Traditional Coffee Ceremony

Sunday afternoon we were able to experience a traditional Ethiopian coffee ceremony right in our local mall! We have a local coffee stand outside of the Belk store that really cares about good, quality coffee. The owner likes to educate people about coffee besides making the best coffee in the area. Not too many months ago he hired an Ethiopian woman, named Tigest, to work in his shop and that brought on this simple ceremony.

Tigest sat on a little stool with a small gas burner outside the perfume section of Belk. We gave them a run for their money as she even roasted some beans!  If you have never experienced what the smell of roasting coffee is like, you won’t be able to imagine what I am referring too! She also burned some incence which I guess is traditional as well.

The ceremony goes something like this: First they wash the coffee beans and then roast them in a roasting pan on a small open fire. The pan is shaken back and forth so the beans don’t burn and then they start to pop. This sounds like popcorn popping. Tigest then took the beans around the group so we could smell them. The coffee then is ground, for the sake of time, Tigest used the shop’s grinder. The traditional pot they use to boil the coffee with is a called a “jebena”. They serve the coffee in little cups called “cini”.

At this ceremony we had three rounds. The first round is called “abol” (first), the second is called “huletegna” (second), and the third is called “bereka”(ironically, does not mean third but something like “good-luck”). Tigest also served us popcorn which she cooked on the burner at the very start.
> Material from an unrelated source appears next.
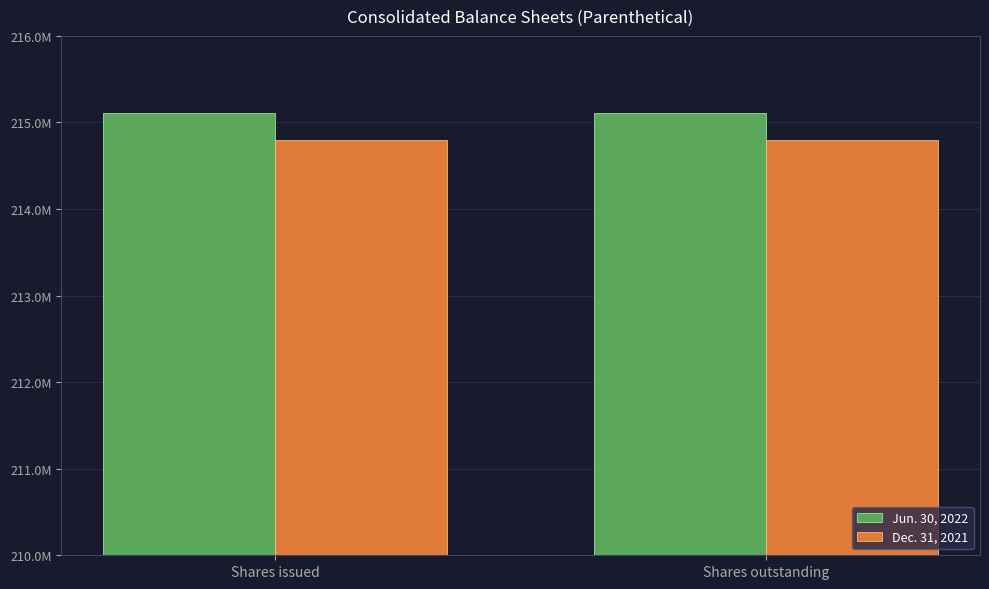

Is the value of Jun. 30, 2022 at Shares outstanding greater than the value of Dec. 31, 2021 at Shares issued?

Yes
Tigest said that they do this process several times a day and whenever you visit someone’s home. It was a very enjoyable experience, but as I kept watching all the people skirt around us, or stop to stare for a few minutes, with their shopping bags all about them I couldn’t help but think of the irony of the setting. Here in America we have the ability to spend our extra dollars on expensive coffees at the mall as we shop and in Ethiopia there is the looming famine and the thousands of children about to perish for lack of water and food.

1 Comment

  1. Alice Zacchi
    Mar 9, 2011

    Dear H,
    My name is Alice Zacchi, and I work for a publishing house based in Italy named Atlante ( I’m interested to the pictures about the african coffee ceremony show on this page. They could be published in a new book about coffee that we’re preparing.
    Are the images available in high resolution? Have you got other images on this topic?
    Thank you in advance for the information.